Eu não sei em qual
ponto da educação das crianças, isso mudou, mas vejo na geração dos 20 e poucos
anos, que a palavra de ordem é diversão e trabalho não existe no vocabulário deles,
são a geração do sucesso antes de trabalho. Sonham em se tornar médicos, mas
não fazem o mínimo que é estudar, muitos deles nem tem vocação ou paixão para
medicina, engenharia, entretanto, querem apenas o status que eles acham irá dar
dinheiro e prestígio.
Caras mentes
juvenis, essas profissões têm remuneração melhor, entretanto, ela não vem sem
duas pecinhas importantes: trabalho e dedicação. Há uma frase atribuída a
Albert Einstein que o único lugar em que sucesso vem antes de trabalho é no
dicionário. Minha avó dizia que primeiro a obrigação depois o resto, essa frase
fez com que não só a mim mas a minha geração se tornassem pessoas responsáveis,
pois os pais nos criavam para o mundo do trabalho. Vejo para muitos jovens
primeiro vem o resto (redes sociais, whatsapps, amigos) e depois aquilo que realmente
importa a sua formação
É importante
lembrar que não é saudosismo o objetivo de reflexão, todavia, é pensar em quem
estamos formando para o futuro, pois não devemos deixar um mundo melhor para os
nossos filhos, mas filhos melhores para o mundo.
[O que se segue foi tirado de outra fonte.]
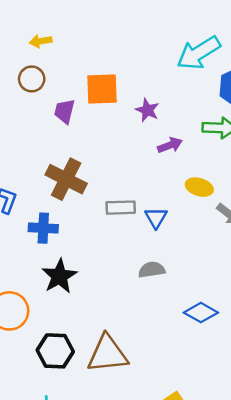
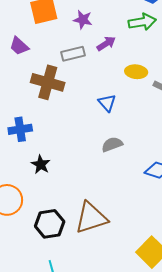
purple trapezoid: (65, 111) -> (19, 46), moved, turned -50
brown cross: (66, 179) -> (48, 82), moved
gray rectangle: (121, 208) -> (73, 54), moved
black star: (59, 276) -> (41, 164), size x0.7

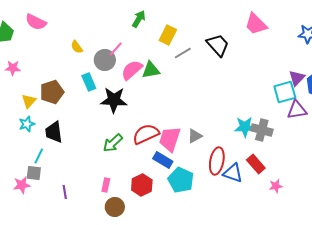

O que será do futuro se temos
como representantes pessoas amantes da festa, do dinheiro fácil e de
profissionais sem dedicação. Acho que é hora de parar o mundo que eu quero
descer.
Lendo as páginas
policiais, vi alguém conhecido, preso por tráfico de drogas e ao ser interrogado
pela reportagem, por que ele tinha
entrado para o crime, ele alegava que o dinheiro era fácil. Nesse caso não há justificativa
social ou psicológica para a escolha, pois o indivíduo em questão vinha de
classe média, tinha família, não passou por necessidade financeira, tinha emprego,
aos olhos do moralismo, não havia razão para essa escolha.
Quero ir além
nessa questão, sua escolha pelo crime, nesse caso, advém do querer ser, da ostentação,
do dinheiro fácil e sem esforço. Este caso é fruto, como tanto outros, de uma
mentalidade alimentada pela mídia ,no tocante ,da aparência em vez da essência,
o ter vale mais que o ser, da desvalorização da educação presente na ideia de
que sem formação posso ter muito dinheiro se for bonito, músico ou jogador de
futebol. Crucificar a mídia pelos valores não resolve problema, pois as pessoas
devem ter o seu livre arbítrio e muitas delas usam dessa ferramenta para
comprar o padrão da mídia.
Além dos jovens,
os pais também entraram na onda do sucesso sem trabalho, querendo que as
crianças progridam sem fazer o dever de casa, pois vão deixando o ato de educar
para a escola, eu sei educar alguém é chato, dói e é trabalhoso, é preciso
falar inúmeras vezes, lutar todos os dias, dar o exemplo, ser o herói do seu
filho, despertar nele o sentimento de gratidão e admiração, fazê-lo sonhar ,
impor limites. É muito mais fácil deixar para escola que tem gente paga pra
isso ou o mundo que cuide.
Será preciso que o mundo crie suas instituições
sociais a sua moda para que essa grande engrenagem funcione? Acredito que o desafio é pensar em quais
estratégias enquanto seres humanos aplicaremos para formarmos filhos melhores
para o futuro. Os problemas não estão nas questões grandes, mas sim nos
detalhes que deixamos passar todos os dias.